[EXERCISE OBJECTIVE]
Count the lines in the records that contain the word "family", and give only the number.

Stored data:
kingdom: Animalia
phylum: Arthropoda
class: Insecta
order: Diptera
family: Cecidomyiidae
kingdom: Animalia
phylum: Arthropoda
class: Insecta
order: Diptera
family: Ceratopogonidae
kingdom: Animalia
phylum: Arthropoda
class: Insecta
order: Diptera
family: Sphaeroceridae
--
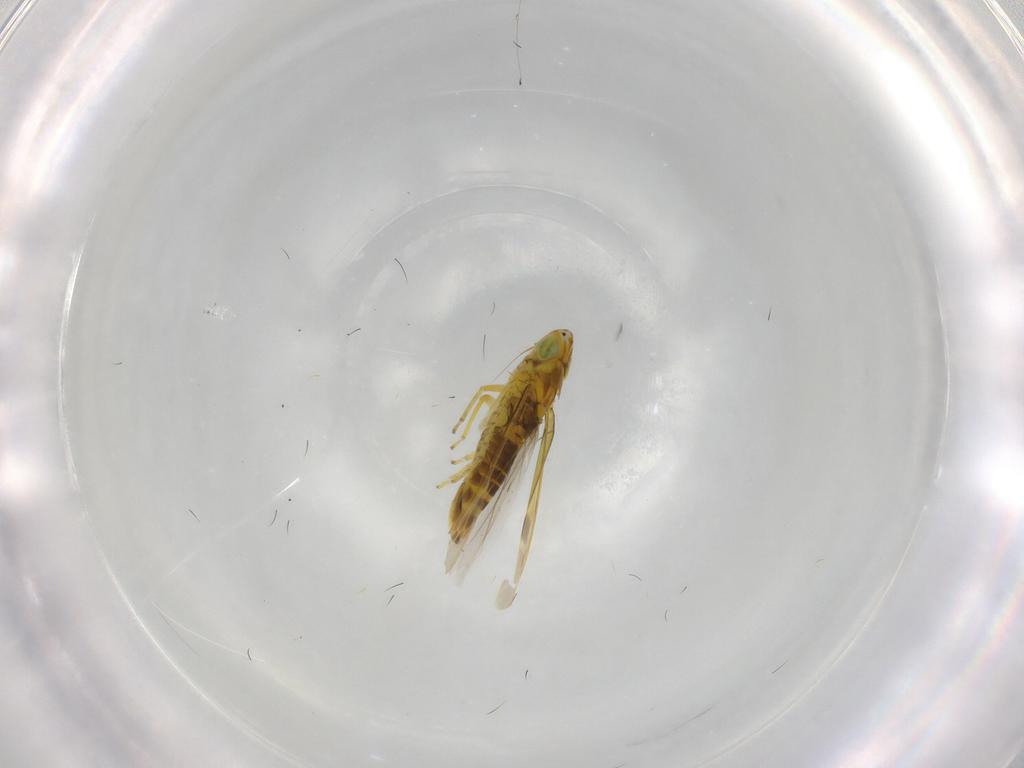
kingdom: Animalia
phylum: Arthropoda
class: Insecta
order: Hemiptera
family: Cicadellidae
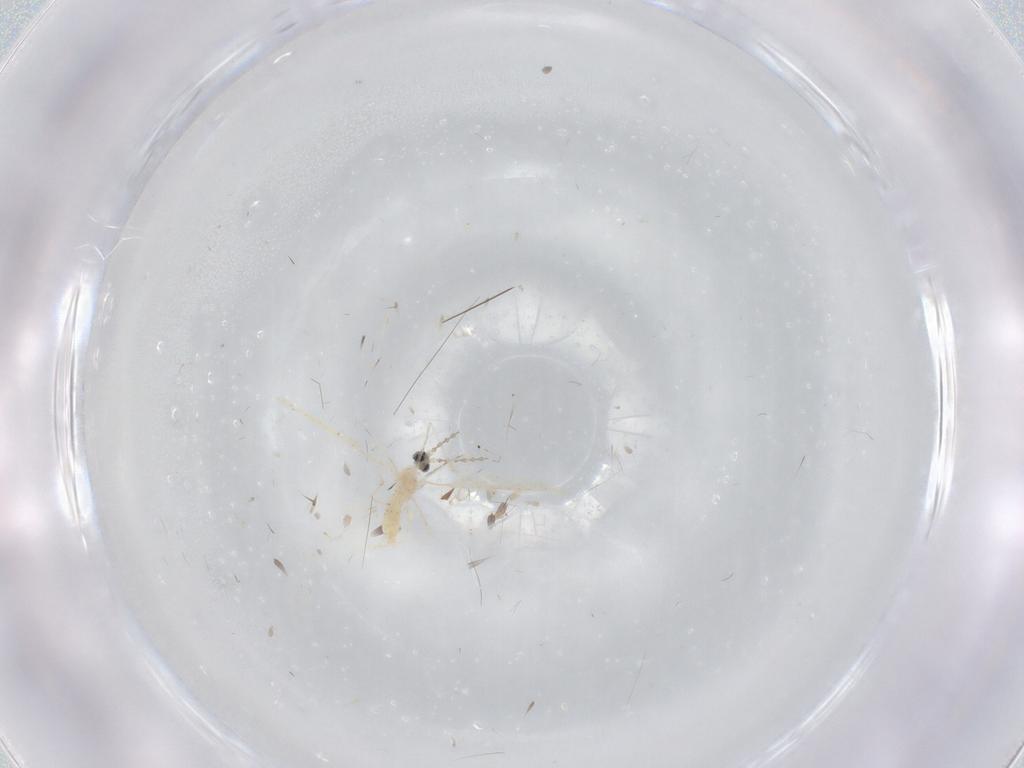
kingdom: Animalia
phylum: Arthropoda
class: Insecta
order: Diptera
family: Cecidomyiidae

[THE OUTPUT]
5